In response to financial pressures from the COVID-19 pandemic, the University of Massachusetts announced plans to furlough some staff and implement a voluntary separation incentive program. The decision comes after a discussion between the University and three major bargaining units: The American Federation of State, County, and Municipal Employees; the Professional Staff Union; and University Staff Association/ Massachusetts Teachers Association.
In an FAQ, the University stated that impacted employees will participate in a five-day unpaid furlough. These five days will be consecutive and take place at some point between May 31 and June 20.
The University also stated that all benefited AFSCME, USA and PSU employees will be required to participate in the furlough, as well as “non-unit employees without an underlying faculty appointment, except those more than 25% grant funded and/or those working under an authorized visa.” A non-unit employee is an employee who is not governed by a bargaining unit contract. If an employee is grant funded for 25 percent or less of their appointment, they “shall serve the furlough for the non-grant funded portion of their work week.”

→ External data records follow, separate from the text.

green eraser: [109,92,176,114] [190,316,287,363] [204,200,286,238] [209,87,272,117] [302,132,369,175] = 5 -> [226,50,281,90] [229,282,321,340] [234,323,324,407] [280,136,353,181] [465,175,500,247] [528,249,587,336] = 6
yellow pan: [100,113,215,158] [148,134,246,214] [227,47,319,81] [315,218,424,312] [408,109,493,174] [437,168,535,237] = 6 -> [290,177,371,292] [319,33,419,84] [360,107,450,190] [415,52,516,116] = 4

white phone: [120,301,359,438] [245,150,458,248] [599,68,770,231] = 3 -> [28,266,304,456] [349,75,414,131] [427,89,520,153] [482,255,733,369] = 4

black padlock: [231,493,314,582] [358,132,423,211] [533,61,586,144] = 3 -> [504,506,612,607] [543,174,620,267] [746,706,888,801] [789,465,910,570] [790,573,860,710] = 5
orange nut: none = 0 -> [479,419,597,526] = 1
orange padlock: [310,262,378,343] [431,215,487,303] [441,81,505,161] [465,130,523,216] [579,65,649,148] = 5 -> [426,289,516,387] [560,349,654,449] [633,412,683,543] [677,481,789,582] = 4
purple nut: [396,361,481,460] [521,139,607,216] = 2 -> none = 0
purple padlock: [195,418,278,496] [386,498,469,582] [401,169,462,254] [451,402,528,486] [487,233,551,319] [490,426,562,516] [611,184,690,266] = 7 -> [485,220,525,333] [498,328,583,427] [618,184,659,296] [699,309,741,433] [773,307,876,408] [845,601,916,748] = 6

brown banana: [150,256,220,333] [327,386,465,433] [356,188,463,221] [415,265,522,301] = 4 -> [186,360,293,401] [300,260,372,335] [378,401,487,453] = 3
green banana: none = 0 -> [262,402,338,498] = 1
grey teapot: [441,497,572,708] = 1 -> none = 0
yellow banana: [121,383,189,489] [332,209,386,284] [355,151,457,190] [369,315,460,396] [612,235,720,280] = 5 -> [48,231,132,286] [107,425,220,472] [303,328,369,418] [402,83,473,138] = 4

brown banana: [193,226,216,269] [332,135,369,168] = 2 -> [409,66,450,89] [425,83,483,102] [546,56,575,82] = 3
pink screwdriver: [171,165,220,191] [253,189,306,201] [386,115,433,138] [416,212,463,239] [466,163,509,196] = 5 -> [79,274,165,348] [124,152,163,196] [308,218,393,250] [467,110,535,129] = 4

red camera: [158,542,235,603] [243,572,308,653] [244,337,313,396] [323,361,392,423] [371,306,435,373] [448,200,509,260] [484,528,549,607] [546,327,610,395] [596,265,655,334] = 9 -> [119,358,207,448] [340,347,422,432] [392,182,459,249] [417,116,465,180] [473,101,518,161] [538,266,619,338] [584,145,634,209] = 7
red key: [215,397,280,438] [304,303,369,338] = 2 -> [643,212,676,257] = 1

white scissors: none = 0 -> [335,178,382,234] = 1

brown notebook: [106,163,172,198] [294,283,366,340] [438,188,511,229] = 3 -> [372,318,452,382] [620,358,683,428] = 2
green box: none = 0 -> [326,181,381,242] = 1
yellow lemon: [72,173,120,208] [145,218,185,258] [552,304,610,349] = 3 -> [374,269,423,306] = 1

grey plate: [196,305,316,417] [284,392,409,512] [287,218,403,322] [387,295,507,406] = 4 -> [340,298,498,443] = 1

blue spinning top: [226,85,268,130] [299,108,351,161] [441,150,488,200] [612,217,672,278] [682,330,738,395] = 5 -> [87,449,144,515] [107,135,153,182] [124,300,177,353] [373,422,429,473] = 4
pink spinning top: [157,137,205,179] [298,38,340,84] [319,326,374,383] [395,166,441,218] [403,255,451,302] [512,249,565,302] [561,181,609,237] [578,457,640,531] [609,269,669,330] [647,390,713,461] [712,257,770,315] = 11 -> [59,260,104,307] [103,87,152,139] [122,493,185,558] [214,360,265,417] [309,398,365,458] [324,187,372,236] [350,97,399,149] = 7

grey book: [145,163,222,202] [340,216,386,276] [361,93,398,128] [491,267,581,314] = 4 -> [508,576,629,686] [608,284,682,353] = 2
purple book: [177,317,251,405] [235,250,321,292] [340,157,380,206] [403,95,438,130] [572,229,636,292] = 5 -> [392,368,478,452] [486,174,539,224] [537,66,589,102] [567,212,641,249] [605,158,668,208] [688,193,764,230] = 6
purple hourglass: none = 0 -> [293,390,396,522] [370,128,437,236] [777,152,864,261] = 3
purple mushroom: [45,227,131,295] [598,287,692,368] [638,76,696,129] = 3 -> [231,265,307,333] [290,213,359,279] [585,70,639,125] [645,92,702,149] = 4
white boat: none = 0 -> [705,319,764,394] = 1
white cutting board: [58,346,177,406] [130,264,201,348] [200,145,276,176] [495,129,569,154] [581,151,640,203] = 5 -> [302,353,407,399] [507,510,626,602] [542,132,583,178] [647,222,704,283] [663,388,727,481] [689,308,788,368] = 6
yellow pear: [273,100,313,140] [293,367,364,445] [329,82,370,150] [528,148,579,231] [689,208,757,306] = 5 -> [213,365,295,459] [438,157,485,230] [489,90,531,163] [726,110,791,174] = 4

Supervisors are in charge of determining when each employee’s furlough will take place, although they will try to make accommodations for the employee’s preferred week. Furloughed employees are not allowed to perform any work for the University: “an employee who is furloughed Monday through Friday should not complete any work for the university until their next scheduled work day the following week,” according to the FAQ. They also cannot use personal time or vacation time during their furlough. Furloughs will not affect employee’s benefits.
In most cases, furloughed employees will be able to collect unemployment to help with their financial needs.
In addition to furloughing employees, the University has taken other measures to respond to the financial challenges it is facing. These measures include implementing a hiring freeze for non-academic staff, reducing non-essential spending for the rest of the fiscal year and instituting voluntary pay cuts through FY 21 for senior administration officials.
“We recognize that the university will face difficult decisions that will be painful to the campus community,” reads the FAQ. “In the face of these challenges, we are committed to supporting each other to meet the needs of the UMass Amherst community in the least disruptive manner possible.”